• _EXTRACT TO READ_
----

Austrian jazz fusion guitarist

Alex Machacek (born 1 July 1972, Tulln an der Donau, Austria) is an Austrian jazz fusion guitarist.

== Early years ==
Machacek was born to a Czech family in Tulln, Austria. His family had moved to Austria in the 1960s as refugees. Since then, they have adopted Austria as their nation. He started playing the guitar at the age of eight by taking classical guitar lessons for six years at a music school in Vienna.

Machacek's early influences were heavy metal musicians and bands such as Iron Maiden, Kiss, Deep Purple and Queen. However, in the mid-1980s, he was attracted to the music of Mike Stern, John Scofield, Allan Holdsworth, Frank Zappa, Chick Corea and John McLaughlin. He stated that he is influenced by all the music that he liked, including heavy metal and hard rock.

== Music career ==
Machacek studied jazz guitar and jazz education at the Conservatory of Vienna, Austria. He took classical lessons in percussion. After that, he attended Berklee College of Music in Boston for two semesters. He won the European guitar competition Guitar Newcomer 98.

His first album, Featuring Ourselves, was released in 1999. He then met his idol, drummer Terry Bozzio. They collaborated on Delete and Roll as the band BPM. The album had elements of avant garde jazz, jazz fusion, and progressive rock. Music critics compared the music to the complex rhythms of Frank Zappa and the atmospheric guitar synth backdrops of ECM albums. The albums contain many legato guitar solos.

[Sic] was released in 2005. His wife Sumitra Nanjundan sings on "Indian Girl".

----

• _GIVEN DATA_
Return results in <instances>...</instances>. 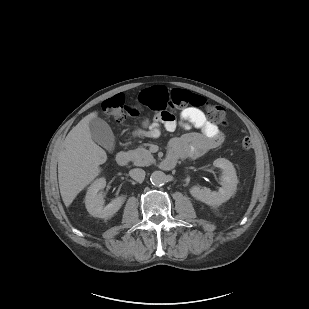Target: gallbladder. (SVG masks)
<instances>
[{"mask_svg": "<svg viewBox=\"0 0 309 309\" xmlns=\"http://www.w3.org/2000/svg\"><path fill=\"white\" fill-rule=\"evenodd\" d=\"M92 139L108 151L115 147V137L110 126L101 118H93L88 123Z\"/></svg>", "mask_w": 309, "mask_h": 309, "instance_id": "obj_1", "label": "gallbladder"}]
</instances>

----

• _REQUIRED WORK_
**a)** Please repeat the part of the passage on Alex Machacek between "Alex Machacek (born" and "school in Vienna.", inclusive.
**b)** According to the passage on Alex Machacek, at what age did he start playing the guitar?
The material is separate from the passage on Alex Machacek.

• _WRITTEN ANSWERS_
**a)**
Alex Machacek (born 1 July 1972, Tulln an der Donau, Austria) is an Austrian jazz fusion guitarist.

== Early years ==
Machacek was born to a Czech family in Tulln, Austria. His family had moved to Austria in the 1960s as refugees. Since then, they have adopted Austria as their nation. He started playing the guitar at the age of eight by taking classical guitar lessons for six years at a music school in Vienna.

**b)** At the age of eight.